From: Jason Gunthorpe
Date: Tue Jun 08 2021 - 14:36:38 EST


On Tue, Jun 08, 2021 at 10:44:31AM +1000, David Gibson wrote:

> When you say "not using a drivers/iommu IOMMU interface" do you
> basically mean the device doesn't do DMA?

No, I mean the device doesn't use iommu_map() to manage the DMA
mappings.

vfio_iommu_type1 has a special code path that mdev triggers that
doesn't allocate an IOMMU domain and doesn't call iommu_map() or
anything related to that.

Instead a mdev driver calls vfio_pin_pages() which "reads" a fake page
table and returns back the CPU pages for the mdev to DMA map however
it likes.

> Now, we could represent those different sorts of isolation separately,
> but at the time our thinking was that we should group together devices
> that can't be safely isolated for *any* reason, since the practical
> upshot is the same: you can't safely split those devices between
> different owners.

It is fine, but the direction is going the other way, devices have
perfect ioslation and rely on special interactions with the iommu to
get it.

> > What I don't like is forcing certain things depending on how the
> > vfio_device was created - for instance forcing a IOMMU group as part
> > and forcing an ugly "SW IOMMU" mode in the container only as part of
> > mdev_device.
>
> I don't really see how this is depending on how the device is
> created.

static int vfio_iommu_type1_attach_group(void *iommu_data,
struct iommu_group
*iommu_group)
{
if (vfio_bus_is_mdev(bus)) {

What the iommu code does depends on how the device was created.
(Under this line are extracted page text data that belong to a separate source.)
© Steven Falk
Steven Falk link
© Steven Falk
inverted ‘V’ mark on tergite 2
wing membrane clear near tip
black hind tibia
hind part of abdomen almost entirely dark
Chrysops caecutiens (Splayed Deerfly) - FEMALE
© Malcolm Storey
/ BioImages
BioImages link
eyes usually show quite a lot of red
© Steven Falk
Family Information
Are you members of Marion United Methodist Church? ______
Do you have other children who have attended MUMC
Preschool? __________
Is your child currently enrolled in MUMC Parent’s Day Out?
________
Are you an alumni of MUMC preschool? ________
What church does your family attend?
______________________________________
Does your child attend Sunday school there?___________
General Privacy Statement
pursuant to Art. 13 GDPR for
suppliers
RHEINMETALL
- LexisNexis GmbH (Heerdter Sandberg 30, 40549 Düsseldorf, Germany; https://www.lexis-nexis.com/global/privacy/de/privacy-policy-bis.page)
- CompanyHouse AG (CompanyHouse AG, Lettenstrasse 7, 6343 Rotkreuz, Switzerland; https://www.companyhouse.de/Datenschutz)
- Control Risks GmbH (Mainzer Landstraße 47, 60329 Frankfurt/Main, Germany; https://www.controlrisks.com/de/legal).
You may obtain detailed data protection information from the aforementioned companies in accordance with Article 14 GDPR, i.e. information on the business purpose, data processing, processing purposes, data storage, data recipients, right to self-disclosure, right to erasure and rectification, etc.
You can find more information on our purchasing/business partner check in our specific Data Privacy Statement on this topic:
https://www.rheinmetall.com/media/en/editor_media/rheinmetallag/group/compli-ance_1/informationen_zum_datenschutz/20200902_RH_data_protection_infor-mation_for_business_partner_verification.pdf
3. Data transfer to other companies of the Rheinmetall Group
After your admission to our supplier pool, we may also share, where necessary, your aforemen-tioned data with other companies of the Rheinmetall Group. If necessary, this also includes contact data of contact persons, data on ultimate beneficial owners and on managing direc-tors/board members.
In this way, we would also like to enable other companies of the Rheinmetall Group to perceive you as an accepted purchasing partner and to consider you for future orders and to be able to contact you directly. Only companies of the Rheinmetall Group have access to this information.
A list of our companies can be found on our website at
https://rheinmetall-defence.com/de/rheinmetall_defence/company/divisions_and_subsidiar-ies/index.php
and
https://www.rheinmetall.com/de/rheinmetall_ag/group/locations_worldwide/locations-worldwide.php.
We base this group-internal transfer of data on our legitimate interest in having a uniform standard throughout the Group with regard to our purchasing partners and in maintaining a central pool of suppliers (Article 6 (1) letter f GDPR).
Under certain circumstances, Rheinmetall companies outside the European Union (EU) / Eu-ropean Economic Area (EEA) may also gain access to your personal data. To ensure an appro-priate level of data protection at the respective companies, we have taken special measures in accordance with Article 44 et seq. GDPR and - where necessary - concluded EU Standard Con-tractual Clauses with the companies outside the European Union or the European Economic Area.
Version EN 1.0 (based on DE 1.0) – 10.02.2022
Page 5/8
This
is really ugly.

This is happening becaus the three objects in the model:
driver/group/domain are not being linked together in a way that
reflects the modern world.

The group has no idea what the driver wants but is in charge of
creating the domain on behalf of the device.

And so people have been created complicated hackery to pass
information from the driver to the group, through the device, so that
the group can create the right domain.

I want to see the driver simply create the right domain directly. It
is much simpler and scales to more domain complexity.

Jason